──────── PROVIDED DATA

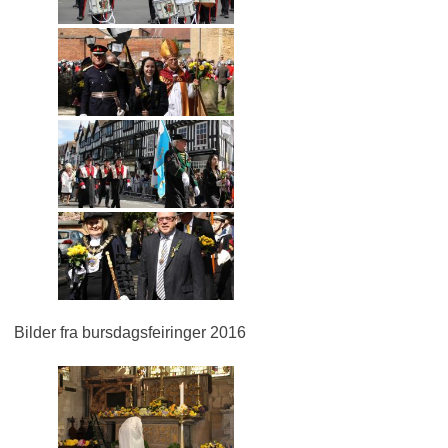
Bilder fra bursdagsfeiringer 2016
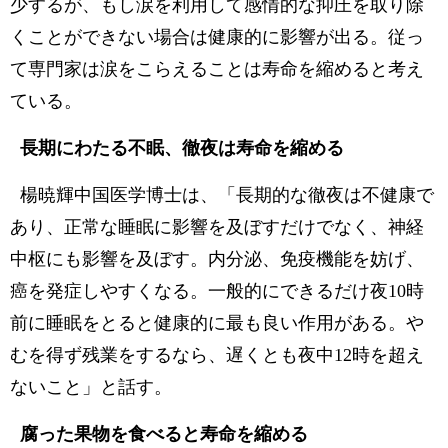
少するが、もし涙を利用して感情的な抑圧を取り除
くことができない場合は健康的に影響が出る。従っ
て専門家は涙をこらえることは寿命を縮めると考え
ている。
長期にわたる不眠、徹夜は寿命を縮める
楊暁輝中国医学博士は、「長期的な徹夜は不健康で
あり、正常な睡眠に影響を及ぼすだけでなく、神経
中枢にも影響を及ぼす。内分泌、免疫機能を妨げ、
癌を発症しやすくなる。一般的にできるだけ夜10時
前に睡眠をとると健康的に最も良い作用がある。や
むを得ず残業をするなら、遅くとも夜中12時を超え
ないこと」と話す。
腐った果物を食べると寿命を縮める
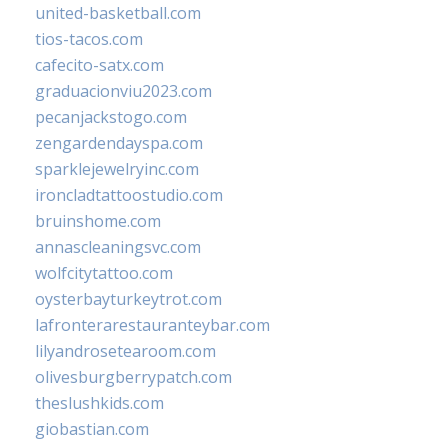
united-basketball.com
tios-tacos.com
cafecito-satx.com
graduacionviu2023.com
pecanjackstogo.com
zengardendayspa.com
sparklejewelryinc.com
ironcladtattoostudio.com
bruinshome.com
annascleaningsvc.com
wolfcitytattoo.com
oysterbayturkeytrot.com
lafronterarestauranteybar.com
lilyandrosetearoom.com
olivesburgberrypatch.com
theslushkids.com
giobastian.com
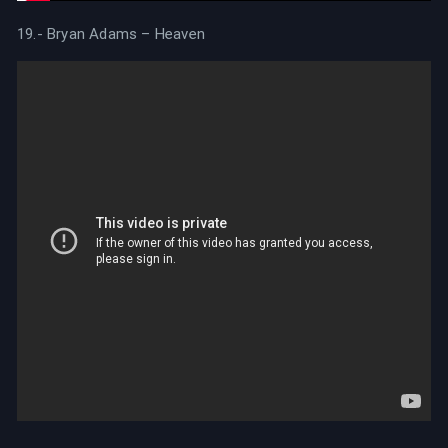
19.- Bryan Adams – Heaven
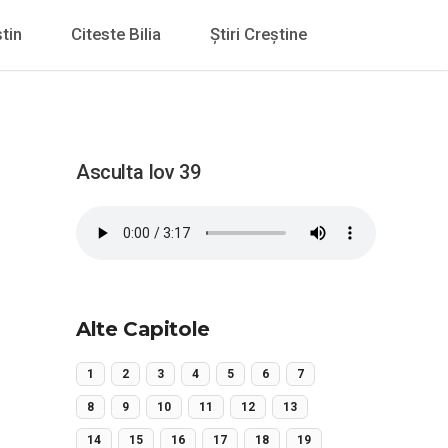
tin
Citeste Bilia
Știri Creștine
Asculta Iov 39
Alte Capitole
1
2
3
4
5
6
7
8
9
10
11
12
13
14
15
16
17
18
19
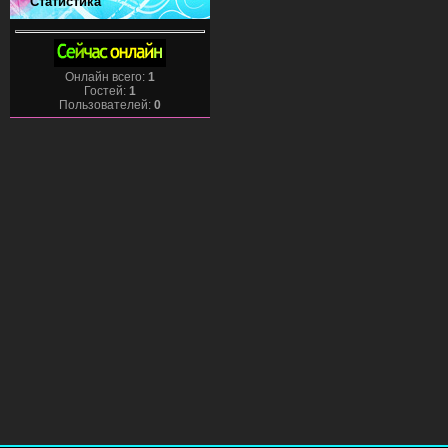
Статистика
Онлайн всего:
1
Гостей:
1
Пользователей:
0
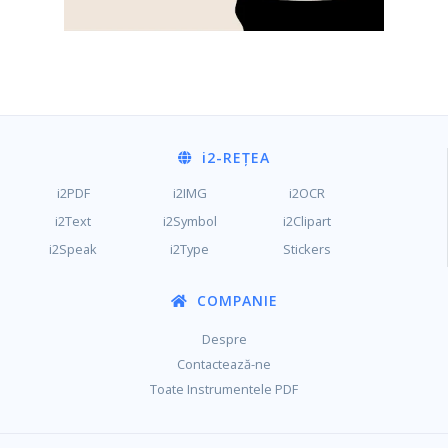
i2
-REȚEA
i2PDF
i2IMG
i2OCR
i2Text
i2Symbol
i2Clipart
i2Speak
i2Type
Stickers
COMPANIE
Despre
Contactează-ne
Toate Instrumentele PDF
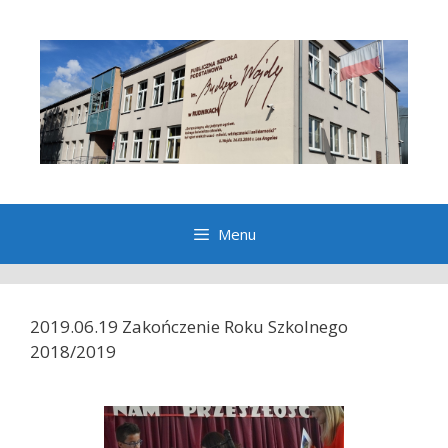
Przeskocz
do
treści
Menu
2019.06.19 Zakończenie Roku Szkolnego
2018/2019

────────────────

_ACTION ITEM_: Only the lines from the one containing "pecanjackstogo.com" through the last line of the data may appear in the answer, each given again exactly and with pictures left out.

_SOLUTION TO THE EXERCISE_:
pecanjackstogo.com
zengardendayspa.com
sparklejewelryinc.com
ironcladtattoostudio.com
bruinshome.com
annascleaningsvc.com
wolfcitytattoo.com
oysterbayturkeytrot.com
lafronterarestauranteybar.com
lilyandrosetearoom.com
olivesburgberrypatch.com
theslushkids.com
giobastian.com
19.- Bryan Adams – Heaven
tin
Citeste Bilia
Știri Creștine
Asculta Iov 39
Alte Capitole
1
2
3
4
5
6
7
8
9
10
11
12
13
14
15
16
17
18
19
Статистика
Онлайн всего:
1
Гостей:
1
Пользователей:
0
i2
-REȚEA
i2PDF
i2IMG
i2OCR
i2Text
i2Symbol
i2Clipart
i2Speak
i2Type
Stickers
COMPANIE
Despre
Contactează-ne
Toate Instrumentele PDF
Przeskocz
do
treści
Menu
2019.06.19 Zakończenie Roku Szkolnego
2018/2019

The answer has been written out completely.